Reproduce the full listing that follows, matching it exactly.
──────────
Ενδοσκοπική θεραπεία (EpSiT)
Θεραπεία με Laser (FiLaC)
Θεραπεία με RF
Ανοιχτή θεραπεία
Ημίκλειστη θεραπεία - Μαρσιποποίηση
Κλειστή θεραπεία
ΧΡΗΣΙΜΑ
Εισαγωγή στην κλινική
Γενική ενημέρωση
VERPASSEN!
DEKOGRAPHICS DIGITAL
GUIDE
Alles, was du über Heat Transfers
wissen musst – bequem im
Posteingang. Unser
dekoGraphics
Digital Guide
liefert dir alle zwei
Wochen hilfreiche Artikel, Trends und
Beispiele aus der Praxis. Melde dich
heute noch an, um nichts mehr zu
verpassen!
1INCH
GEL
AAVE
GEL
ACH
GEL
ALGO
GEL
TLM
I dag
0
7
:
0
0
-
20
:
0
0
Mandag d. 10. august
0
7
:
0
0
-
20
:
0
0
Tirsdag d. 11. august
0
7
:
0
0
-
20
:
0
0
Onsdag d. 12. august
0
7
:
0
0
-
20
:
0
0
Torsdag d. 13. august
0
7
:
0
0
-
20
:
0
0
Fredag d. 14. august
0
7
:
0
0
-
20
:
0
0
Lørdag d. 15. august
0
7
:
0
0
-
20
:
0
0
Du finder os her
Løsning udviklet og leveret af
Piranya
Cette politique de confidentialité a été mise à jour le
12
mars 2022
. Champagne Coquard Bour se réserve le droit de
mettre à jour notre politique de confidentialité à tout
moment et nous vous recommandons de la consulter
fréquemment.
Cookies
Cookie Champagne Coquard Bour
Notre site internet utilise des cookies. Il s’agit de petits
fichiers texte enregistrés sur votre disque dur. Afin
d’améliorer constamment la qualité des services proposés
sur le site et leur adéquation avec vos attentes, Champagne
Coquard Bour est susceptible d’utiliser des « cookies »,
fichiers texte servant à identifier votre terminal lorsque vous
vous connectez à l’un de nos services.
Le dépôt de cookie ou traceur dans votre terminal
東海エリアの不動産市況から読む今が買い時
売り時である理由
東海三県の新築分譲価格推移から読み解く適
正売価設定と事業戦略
──────────
## Task response
Ενδοσκοπική θεραπεία (EpSiT)
Θεραπεία με Laser (FiLaC)
Θεραπεία με RF
Ανοιχτή θεραπεία
Ημίκλειστη θεραπεία - Μαρσιποποίηση
Κλειστή θεραπεία
ΧΡΗΣΙΜΑ
Εισαγωγή στην κλινική
Γενική ενημέρωση
VERPASSEN!
DEKOGRAPHICS DIGITAL
GUIDE
Alles, was du über Heat Transfers
wissen musst – bequem im
Posteingang. Unser
dekoGraphics
Digital Guide
liefert dir alle zwei
Wochen hilfreiche Artikel, Trends und
Beispiele aus der Praxis. Melde dich
heute noch an, um nichts mehr zu
verpassen!
1INCH
GEL
AAVE
GEL
ACH
GEL
ALGO
GEL
TLM
I dag
0
7
:
0
0
-
20
:
0
0
Mandag d. 10. august
0
7
:
0
0
-
20
:
0
0
Tirsdag d. 11. august
0
7
:
0
0
-
20
:
0
0
Onsdag d. 12. august
0
7
:
0
0
-
20
:
0
0
Torsdag d. 13. august
0
7
:
0
0
-
20
:
0
0
Fredag d. 14. august
0
7
:
0
0
-
20
:
0
0
Lørdag d. 15. august
0
7
:
0
0
-
20
:
0
0
Du finder os her
Løsning udviklet og leveret af
Piranya
Cette politique de confidentialité a été mise à jour le
12
mars 2022
. Champagne Coquard Bour se réserve le droit de
mettre à jour notre politique de confidentialité à tout
moment et nous vous recommandons de la consulter
fréquemment.
Cookies
Cookie Champagne Coquard Bour
Notre site internet utilise des cookies. Il s’agit de petits
fichiers texte enregistrés sur votre disque dur. Afin
d’améliorer constamment la qualité des services proposés
sur le site et leur adéquation avec vos attentes, Champagne
Coquard Bour est susceptible d’utiliser des « cookies »,
fichiers texte servant à identifier votre terminal lorsque vous
vous connectez à l’un de nos services.
Le dépôt de cookie ou traceur dans votre terminal
東海エリアの不動産市況から読む今が買い時
売り時である理由
東海三県の新築分譲価格推移から読み解く適
正売価設定と事業戦略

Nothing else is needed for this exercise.